[Work request] Among the lines below, which ones contain the word "surfinie"? Copy every such line.

[Information provided]
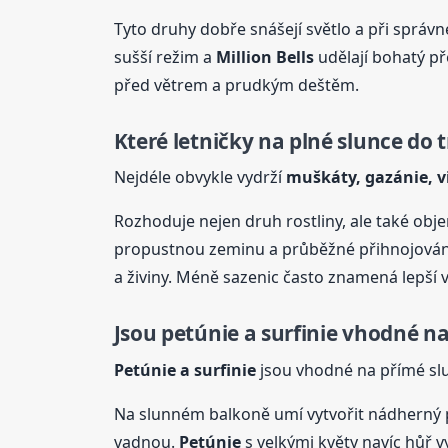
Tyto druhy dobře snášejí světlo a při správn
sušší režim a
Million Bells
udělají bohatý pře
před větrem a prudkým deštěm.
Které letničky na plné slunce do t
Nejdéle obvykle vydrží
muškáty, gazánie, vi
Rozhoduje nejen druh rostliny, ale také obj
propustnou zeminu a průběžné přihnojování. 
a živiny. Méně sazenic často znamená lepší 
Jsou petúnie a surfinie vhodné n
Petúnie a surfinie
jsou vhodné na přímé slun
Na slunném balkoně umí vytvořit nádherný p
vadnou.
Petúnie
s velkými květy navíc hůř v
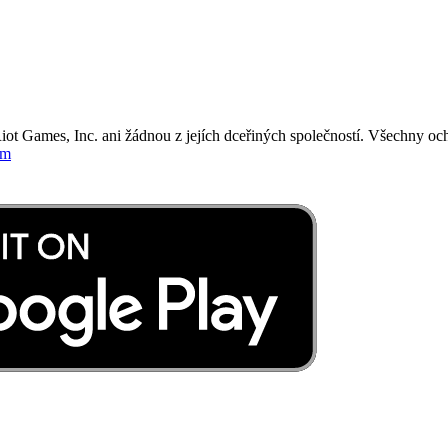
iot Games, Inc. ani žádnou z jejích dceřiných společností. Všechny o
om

[Your response]
Jsou petúnie a surfinie vhodné n
Petúnie a surfinie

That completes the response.